= EXERCISE DIRECTIONS =
Find the lines below that contain "sous" and tally them. Return only the total.

= RECORDS FOR THIS TASK =
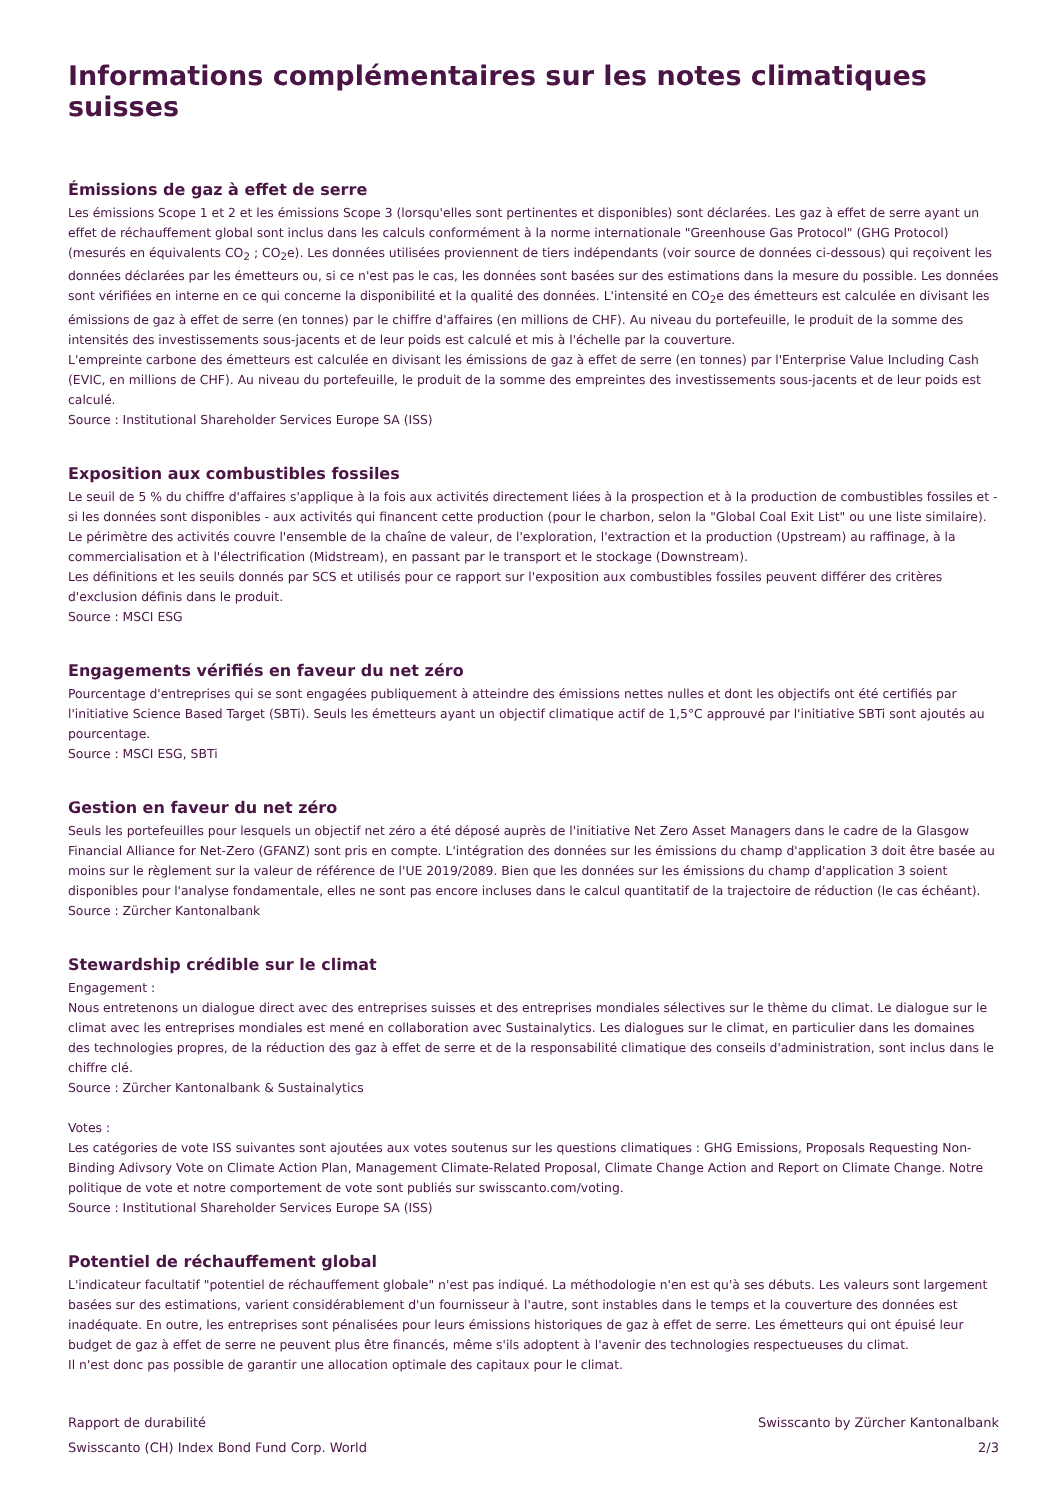Informations complémentaires sur les notes climatiques suisses
Émissions de gaz à effet de serre
Les émissions Scope 1 et 2 et les émissions Scope 3 (lorsqu'elles sont pertinentes et disponibles) sont déclarées. Les gaz à effet de serre ayant un effet de réchauffement global sont inclus dans les calculs conformément à la norme internationale "Greenhouse Gas Protocol" (GHG Protocol) (mesurés en équivalents CO<sub>2</sub> ; CO<sub>2</sub>e). Les données utilisées proviennent de tiers indépendants (voir source de données ci-dessous) qui reçoivent les données déclarées par les émetteurs ou, si ce n'est pas le cas, les données sont basées sur des estimations dans la mesure du possible. Les données sont vérifiées en interne en ce qui concerne la disponibilité et la qualité des données. L'intensité en CO<sub>2</sub>e des émetteurs est calculée en divisant les émissions de gaz à effet de serre (en tonnes) par le chiffre d'affaires (en millions de CHF). Au niveau du portefeuille, le produit de la somme des intensités des investissements sous-jacents et de leur poids est calculé et mis à l'échelle par la couverture.
L'empreinte carbone des émetteurs est calculée en divisant les émissions de gaz à effet de serre (en tonnes) par l'Enterprise Value Including Cash (EVIC, en millions de CHF). Au niveau du portefeuille, le produit de la somme des empreintes des investissements sous-jacents et de leur poids est calculé.
Source : Institutional Shareholder Services Europe SA (ISS)
Exposition aux combustibles fossiles
Le seuil de 5 % du chiffre d'affaires s'applique à la fois aux activités directement liées à la prospection et à la production de combustibles fossiles et - si les données sont disponibles - aux activités qui financent cette production (pour le charbon, selon la "Global Coal Exit List" ou une liste similaire). Le périmètre des activités couvre l'ensemble de la chaîne de valeur, de l'exploration, l'extraction et la production (Upstream) au raffinage, à la commercialisation et à l'électrification (Midstream), en passant par le transport et le stockage (Downstream).
Les définitions et les seuils donnés par SCS et utilisés pour ce rapport sur l'exposition aux combustibles fossiles peuvent différer des critères d'exclusion définis dans le produit.
Source : MSCI ESG
Engagements vérifiés en faveur du net zéro
Pourcentage d'entreprises qui se sont engagées publiquement à atteindre des émissions nettes nulles et dont les objectifs ont été certifiés par l'initiative Science Based Target (SBTi). Seuls les émetteurs ayant un objectif climatique actif de 1,5°C approuvé par l'initiative SBTi sont ajoutés au pourcentage.
Source : MSCI ESG, SBTi
Gestion en faveur du net zéro
Seuls les portefeuilles pour lesquels un objectif net zéro a été déposé auprès de l'initiative Net Zero Asset Managers dans le cadre de la Glasgow Financial Alliance for Net-Zero (GFANZ) sont pris en compte. L'intégration des données sur les émissions du champ d'application 3 doit être basée au moins sur le règlement sur la valeur de référence de l'UE 2019/2089. Bien que les données sur les émissions du champ d'application 3 soient disponibles pour l'analyse fondamentale, elles ne sont pas encore incluses dans le calcul quantitatif de la trajectoire de réduction (le cas échéant).
Source : Zürcher Kantonalbank
Stewardship crédible sur le climat
Engagement :
Nous entretenons un dialogue direct avec des entreprises suisses et des entreprises mondiales sélectives sur le thème du climat. Le dialogue sur le climat avec les entreprises mondiales est mené en collaboration avec Sustainalytics. Les dialogues sur le climat, en particulier dans les domaines des technologies propres, de la réduction des gaz à effet de serre et de la responsabilité climatique des conseils d'administration, sont inclus dans le chiffre clé.
Source : Zürcher Kantonalbank & Sustainalytics
Votes :
Les catégories de vote ISS suivantes sont ajoutées aux votes soutenus sur les questions climatiques : GHG Emissions, Proposals Requesting Non-Binding Adivsory Vote on Climate Action Plan, Management Climate-Related Proposal, Climate Change Action and Report on Climate Change. Notre politique de vote et notre comportement de vote sont publiés sur swisscanto.com/voting.
Source : Institutional Shareholder Services Europe SA (ISS)
Potentiel de réchauffement global
L'indicateur facultatif "potentiel de réchauffement globale" n'est pas indiqué. La méthodologie n'en est qu'à ses débuts. Les valeurs sont largement basées sur des estimations, varient considérablement d'un fournisseur à l'autre, sont instables dans le temps et la couverture des données est inadéquate. En outre, les entreprises sont pénalisées pour leurs émissions historiques de gaz à effet de serre. Les émetteurs qui ont épuisé leur budget de gaz à effet de serre ne peuvent plus être financés, même s'ils adoptent à l'avenir des technologies respectueuses du climat.
Il n'est donc pas possible de garantir une allocation optimale des capitaux pour le climat.
Rapport de durabilité
Swisscanto (CH) Index Bond Fund Corp. World
Swisscanto by Zürcher Kantonalbank
2/3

= YOUR SOLUTION =
2